# Basic Butt Joint question



## rajkalex (Dec 18, 2009)

What is a good method for drilling a straight pilot hole into a butt joint? I'm wanting to join two large pieces, so my bench drill press won't work. I'm not sure how to clamp the two pieces together or how to drill the hole straight once clamped. In the past I've tried this and the joint is off. I'm thinking that I need to prill drill a block and clamp it to the outside piece to have a guide to get the pilot hole straight.

I hope this makes sense. I feel like I'm missing something simple.

Thanks,
Richard


----------



## eregister (Jan 12, 2011)

These have worked great for me in the past.

http://www.harborfreight.com/self-centering-doweling-jig-41345.html


----------



## rajkalex (Dec 18, 2009)

Thanks for the response. It looks like that might help. Any idea on the bet way to clamp two boards for a perpendicular joint?


----------



## eregister (Jan 12, 2011)

Sorry, I think I may have only given you half of the equation. Let's say you are building a bookcase and want to use a simple butt joint of the shelf to the ends. The butt joint in and of itself is not very strong so you want to add some dowel pins through the side of the end all the way through into the shelf. I'm not saying this is the 'best' joint but it is certainly an option, I have a book shelf in my bedroom loaded with books that has been there for about 7 years now and it still looks and works great. So for now we will go on the assumption that the butt joint is the one you want to use.

I would start by spacing at least 2 dowel pins and drill them into the end of the shelf using the jig I mentioned above. It will center the pins on the edge of shelf and when it's clamped on the edge and you place your drill bit thorugh the jig it will help you drill a straigt hole. You will want to consider the lenght of your dowel and the thickness of the end board so you know how deep to drill the hole. I like to make the dowel pin stick slightly high on the end board.
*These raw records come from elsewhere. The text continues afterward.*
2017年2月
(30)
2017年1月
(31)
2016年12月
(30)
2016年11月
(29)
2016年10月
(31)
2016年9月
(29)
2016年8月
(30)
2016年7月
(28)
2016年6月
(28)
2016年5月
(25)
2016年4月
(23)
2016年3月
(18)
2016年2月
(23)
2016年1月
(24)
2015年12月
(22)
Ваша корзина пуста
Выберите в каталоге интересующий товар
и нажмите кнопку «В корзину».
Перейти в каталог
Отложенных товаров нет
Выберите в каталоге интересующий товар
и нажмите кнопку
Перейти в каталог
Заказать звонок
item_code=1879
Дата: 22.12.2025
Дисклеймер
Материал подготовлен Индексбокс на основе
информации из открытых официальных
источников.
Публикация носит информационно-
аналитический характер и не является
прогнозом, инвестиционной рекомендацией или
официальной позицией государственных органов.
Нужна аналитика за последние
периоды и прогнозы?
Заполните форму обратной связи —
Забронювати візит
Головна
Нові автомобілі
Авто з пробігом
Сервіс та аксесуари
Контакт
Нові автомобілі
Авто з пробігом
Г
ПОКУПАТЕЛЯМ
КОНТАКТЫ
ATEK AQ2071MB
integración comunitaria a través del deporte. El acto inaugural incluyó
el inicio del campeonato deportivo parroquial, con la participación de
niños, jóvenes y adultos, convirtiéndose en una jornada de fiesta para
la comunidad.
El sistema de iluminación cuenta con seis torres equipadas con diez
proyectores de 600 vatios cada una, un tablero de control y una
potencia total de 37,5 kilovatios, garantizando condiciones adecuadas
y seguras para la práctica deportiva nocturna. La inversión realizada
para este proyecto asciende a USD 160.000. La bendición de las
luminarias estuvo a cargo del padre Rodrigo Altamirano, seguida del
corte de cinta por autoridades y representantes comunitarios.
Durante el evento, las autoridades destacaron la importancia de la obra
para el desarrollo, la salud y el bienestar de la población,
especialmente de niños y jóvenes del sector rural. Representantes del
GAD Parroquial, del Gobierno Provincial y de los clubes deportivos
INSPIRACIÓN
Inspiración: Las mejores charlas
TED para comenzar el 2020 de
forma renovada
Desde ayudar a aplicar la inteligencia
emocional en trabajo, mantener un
Then I use a flush cut saw and maybe a little sanding to get it flush with the side of the end board and make it look nice. Once you figure out the depth of the hole you need you can simply put some tape on the drill bit so you know how deep to go or use a drill bit stop. Make sure to account for the side board as well as the depth of the jig.

Part 2 of the problem is once you have the holes in the shelf how do you mark where to drill the side board so it's accurate. The link below will take you to a little jig called dowel centers. They fit in the drilled holes and leave a small point sticking out. You then simply align the shelf board where you want it in releationship to the side board and press it into the side board so the points leave a starting point for you drill bit in the side board. If you are using very hard wood you may have to give it a little tap but normally you can simply press it together to leave the impression.

Here is the link to the centers - http://woodworker.com/14-dia-dowel-centers-mssu-116-251.asp?utm_source=google&utm_medium=feed

Here is also a link to a page with various sample joints including the dowel pins we talked about.
http://sawdustmaking.com/About%20Joints/about_joints.htm

If you have any other quesitons just let me know.

Ed


----------



## LeeBarker (Aug 6, 2010)

I would first figure out how to clamp it. There is a way.

Even if it is an end grain to flat grain joint, the glue will stick it together. When it's well cured-overnight is best-then you can drill through for the dowel and make its exposed end a design feature.

What do you think Richard? Will this work?

Kindly,

Lee


----------



## ajosephg (Aug 25, 2008)

I'd use a dowel jig if possible.


----------



## rajkalex (Dec 18, 2009)

Thaks for the replies The doweling jig and the Rowell centers solves half my problem. I like the link that gave some good plans for building one. If notthere seem to be plenty of options for buying one. I appreciate the thoeiugh response and the links Ed. That site has a wealth of information.

Lee, your idea makes since to me. Figuring out how to clamp it I guess is the trick. But like you said, "there is a way". I'll find it.

Thanks again for the help,
Richard


----------



## BrandonW (Apr 27, 2010)

What about a corner clamp? I've seen several different types. Eg:

http://www.rockler.com/product.cfm?page=5153
http://www.rockler.com/product.cfm?page=11318
http://www.rockler.com/product.cfm?page=21689


----------



## spunwood (Aug 20, 2010)

http://www.scrgeek.com/pics/ww/jigs/jigCornerClamp.pdf

I like this jig


----------



## rajkalex (Dec 18, 2009)

Well, that takes care of the last part of my problem.

Thank you!
Richard


----------